Que peut faire l'Occident ? De toute évidence, toute tentative d'exercer un contrôle sur la politique russe serait vouée à l'échec. Les Russes régleront sans aucun doute cela par eux-mêmes.

Si Poutine tombe, alors notre intérêt est d'aider tout potentiel pour une véritable transition démocratique. Cela signifierait une fin rapide des embargos énergétiques et autres restrictions commerciales sur une Russie post-Poutine. Cela n'a pas besoin d'avoir un impact sur des Russes spécifiques ciblés par l'Occident. Ceux qui ont aidé Poutine à écraser le pluralisme russe, à envahir l'Ukraine et à faire de la démocratie russe une blague littérale peuvent être abandonnés à leur sort mérité.
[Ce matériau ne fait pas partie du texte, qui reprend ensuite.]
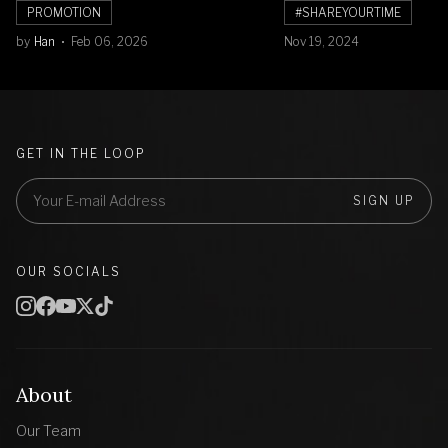
Banyak Diskon Jam Tangan,
PROMOTION
#SHAREYOURTIME
Cuma Sampai 8 Februari!
by
Han
Feb 06, 2026
Nov 19, 2024
GET IN THE LOOP
SIGN UP
OUR SOCIALS
About
Our Team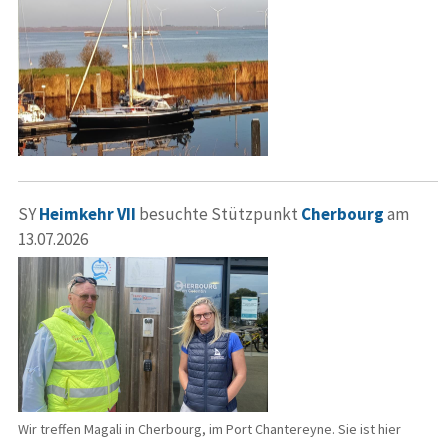
SY
Heimkehr VII
besuchte Stützpunkt
Cherbourg
am
13.07.2026
Wir treffen Magali in Cherbourg, im Port Chantereyne. Sie ist hier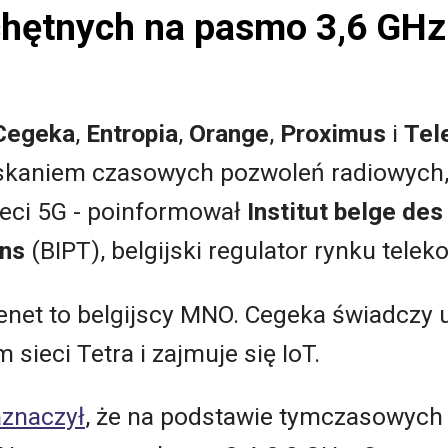
 chętnych na pasmo 3,6 GHz
Cegeka
,
Entropia
,
Orange
,
Proximus
i
Tel
skaniem czasowych pozwoleń radiowych, 
eci 5G - poinformował
Institut belge des
ns
(BIPT), belgijski regulator rynku tele
enet to belgijscy MNO. Cegeka świadczy us
 sieci Tetra i zajmuje się IoT.
aznaczył
, że na podstawie tymczasowych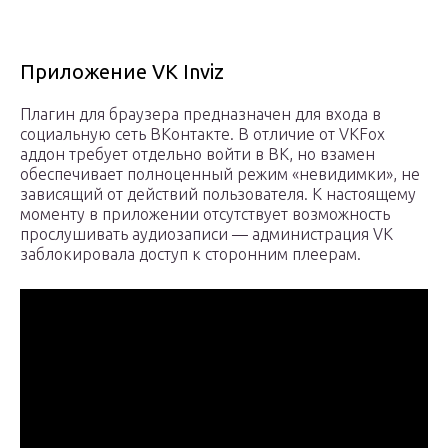
Приложение VK Inviz
Плагин для браузера предназначен для входа в
социальную сеть ВКонтакте. В отличие от VKFox
аддон требует отдельно войти в ВК, но взамен
обеспечивает полноценный режим «невидимки», не
зависящий от действий пользователя. К настоящему
моменту в приложении отсутствует возможность
прослушивать аудиозаписи — администрация VK
заблокировала доступ к сторонним плеерам.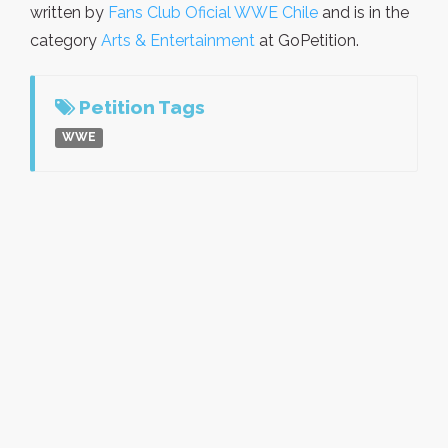
written by
Fans Club Oficial WWE Chile
and is in the
category
Arts & Entertainment
at GoPetition.
Petition Tags
WWE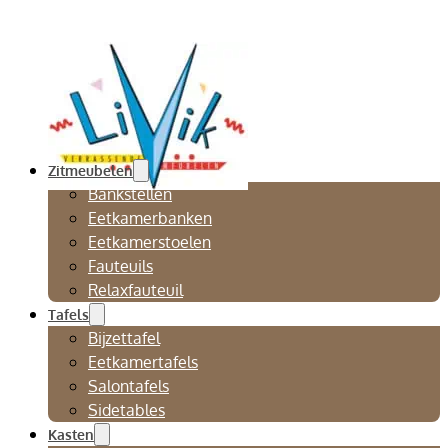
Zitmeubelen
Bankstellen
Eetkamerbanken
Eetkamerstoelen
Fauteuils
Relaxfauteuil
Tafels
Bijzettafel
Eetkamertafels
Salontafels
Sidetables
Kasten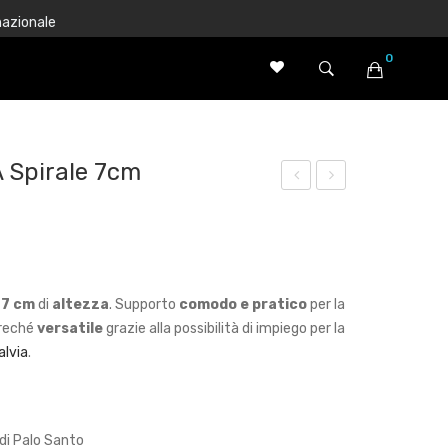
nazionale
0
Nessun prodotto nel carrello.
A Spirale 7cm
mu
igm
dge
ent
s
o
Salv
Terr
i
7 cm
di
altezza
. Supporto
comodo e pratico
per la
ia
a
treché
versatile
grazie alla possibilità di impiego per la
Bia
Ros
alvia
.
nca
sa
,
Ven
Art
tilat
di Palo Santo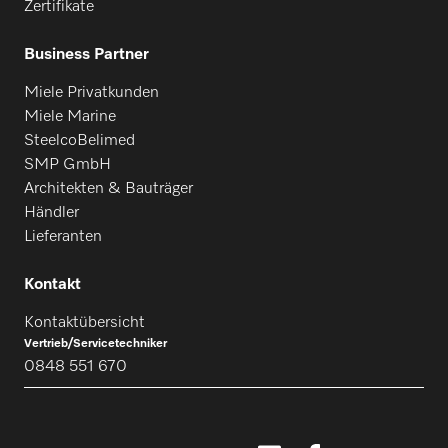
Zertifikate
Business Partner
Miele Privatkunden
Miele Marine
SteelcoBelimed
SMP GmbH
Architekten & Bauträger
Händler
Lieferanten
Kontakt
Kontaktübersicht
Vertrieb/Servicetechniker
0848 551 670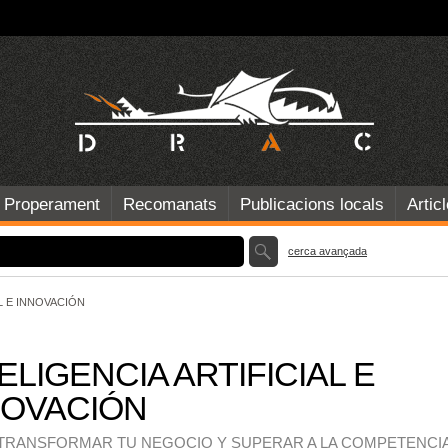
Properament
Recomanats
Publicacions locals
Artic
cerca avançada
L E INNOVACIÓN
ELIGENCIA ARTIFICIAL E
NOVACIÓN
TRANSFORMAR TU NEGOCIO Y SUPERAR A LA COMPETENCI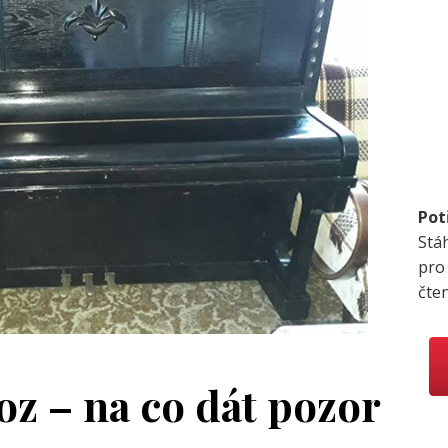
Pot
Stá
pro
čte
oz – na co dát pozor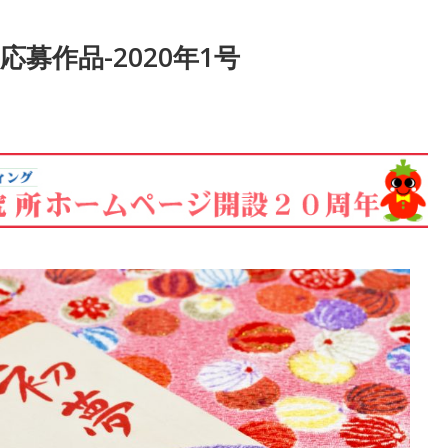
募作品-2020年1号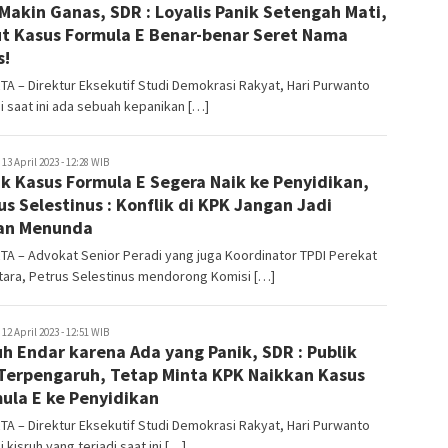
Makin Ganas, SDR : Loyalis Panik Setengah Mati,
t Kasus Formula E Benar-benar Seret Nama
s!
A – Direktur Eksekutif Studi Demokrasi Rakyat, Hari Purwanto
i saat ini ada sebuah kepanikan […]
uperadmin
13 April 2023 - 12:28 WIB
k Kasus Formula E Segera Naik ke Penyidikan,
us Selestinus : Konflik di KPK Jangan Jadi
an Menunda
A – Advokat Senior Peradi yang juga Koordinator TPDI Perekat
tara, Petrus Selestinus mendorong Komisi […]
uperadmin
12 April 2023 - 12:51 WIB
uh Endar karena Ada yang Panik, SDR : Publik
Terpengaruh, Tetap Minta KPK Naikkan Kasus
ula E ke Penyidikan
A – Direktur Eksekutif Studi Demokrasi Rakyat, Hari Purwanto
i kisruh yang terjadi saat ini […]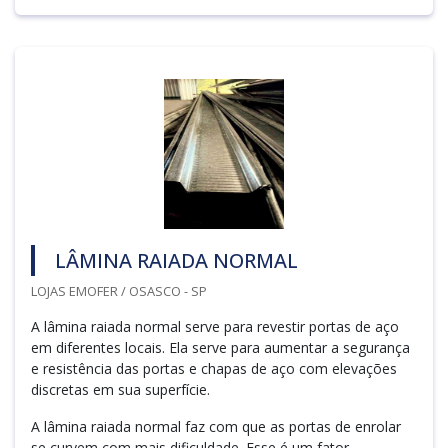
LÂMINA RAIADA NORMAL
LOJAS EMOFER / OSASCO - SP
A lâmina raiada normal serve para revestir portas de aço
em diferentes locais. Ela serve para aumentar a segurança
e resistência das portas e chapas de aço com elevações
discretas em sua superfície.
A lâmina raiada normal faz com que as portas de enrolar
se curvem com mais dificuldade. Esse é um fator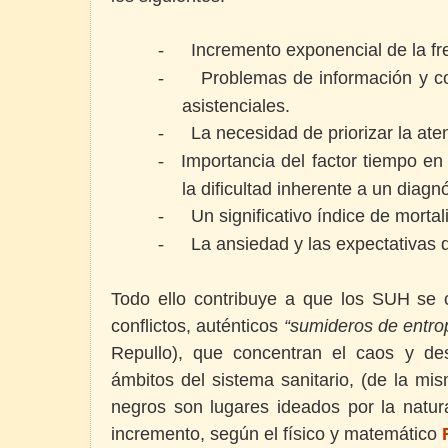
Incremento exponencial de la fr
-
Problemas de información y co
-
asistenciales.
La necesidad de priorizar la atenc
-
Importancia del factor tiempo en
-
la dificultad inherente a un diagn
Un significativo índice de morta
-
La ansiedad y las expectativas d
-
Todo ello contribuye a que los SUH se 
conflictos, auténticos
“sumideros de entro
Repullo), que concentran el caos y de
ámbitos del sistema sanitario, (de la m
negros son lugares ideados por la natur
incremento, según el físico y matemático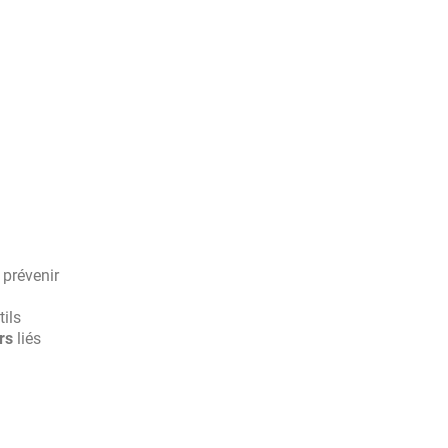
 prévenir
ils
rs
liés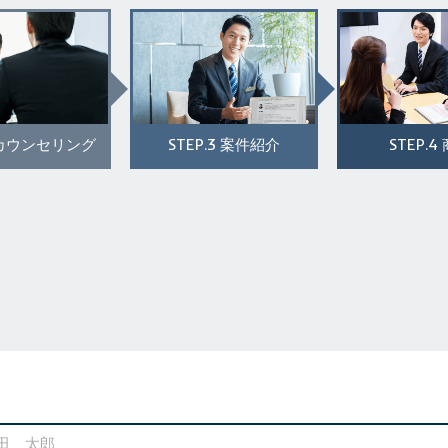
STEP.3
STEP.4
カウンセリング
案件紹介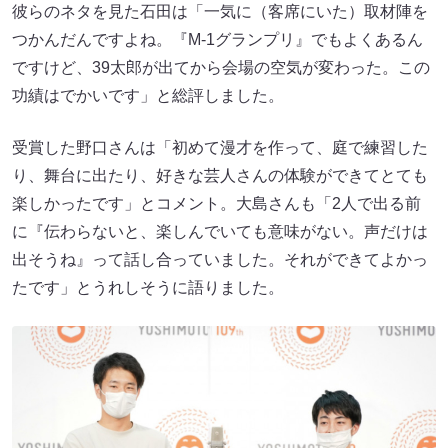
彼らのネタを見た石田は「一気に（客席にいた）取材陣を
つかんだんですよね。『M-1グランプリ』でもよくあるん
ですけど、39太郎が出てから会場の空気が変わった。この
功績はでかいです」と総評しました。
受賞した野口さんは「初めて漫才を作って、庭で練習した
り、舞台に出たり、好きな芸人さんの体験ができてとても
楽しかったです」とコメント。大島さんも「2人で出る前
に『伝わらないと、楽しんでいても意味がない。声だけは
出そうね』って話し合っていました。それができてよかっ
たです」とうれしそうに語りました。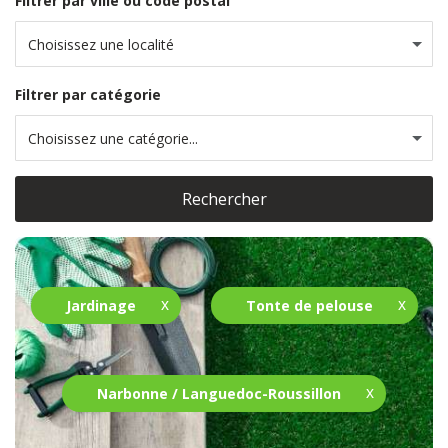
Filtrer par ville ou code postal
Choisissez une localité
Filtrer par catégorie
Choisissez une catégorie...
Rechercher
Jardinage
Tonte de pelouse
Narbonne / Languedoc-Roussillon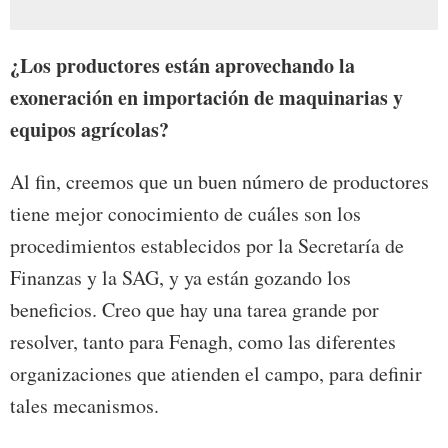
¿Los productores están aprovechando la
exoneración en importación de maquinarias y
equipos agrícolas?
Al fin, creemos que un buen número de productores
tiene mejor conocimiento de cuáles son los
procedimientos establecidos por la Secretaría de
Finanzas y la SAG, y ya están gozando los
beneficios. Creo que hay una tarea grande por
resolver, tanto para Fenagh, como las diferentes
organizaciones que atienden el campo, para definir
tales mecanismos.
Une idée pourrait être d'aider les Russes à extraire leurs ressources énergétiques d'une manière plus respectueuse de l'environnement. Certes, cela se heurtera à l'opposition des écologistes occidentaux, qui s'opposent à tout développement des combustibles fossiles. Cependant, les Russes vont forer pour le gaz et le pétrole, que cela nous plaise ou non. Veiller à ce que cela soit fait de la manière la plus respectueuse possible de l'environnement est logique sur le plan environnemental, politique et économique.

Malgré ses difficultés économiques et sociales au cours des 100 dernières années, la science russe a fait de grands progrès. Cela pourrait être un autre domaine sur lequel l'Occident peut s'accrocher. Pour cela, nous pourrions chercher un modèle avec la Station spatiale internationale, sur laquelle il y a eu de nombreuses menaces russes belliqueuses, mais qui reste un îlot de coopération internationale et de dépendance mutuelle. Marier la technologie russe et occidentale au développement énergétique semble à première vue gagnant pour tout le monde, à condition de ne pas mettre plus d'argent dans la poche d'un dirigeant russe à des fins militaires contre ses voisins.

En bref, si nous pouvons aider à transformer la catastrophe qu'est la guerre en Ukraine en un modèle de coopération internationale et de développement énergétique respectueux de l'environnement, nous aurons rendu un grand service aux Russes, à nous-mêmes et à la planète. La question demeure, bien sûr, pouvons-nous vraiment faire cela, ou est-ce que la cupidité humaine, le désir de pouvoir et le manque d'intérêt pour l'environnement et l'héritage écologique que nous laissons à nos enfants et petits-enfants continueront à contrecarrer le bon sens et intérêt mondial à nous sauver nous-mêmes et notre planète. Seul le temps nous le dira.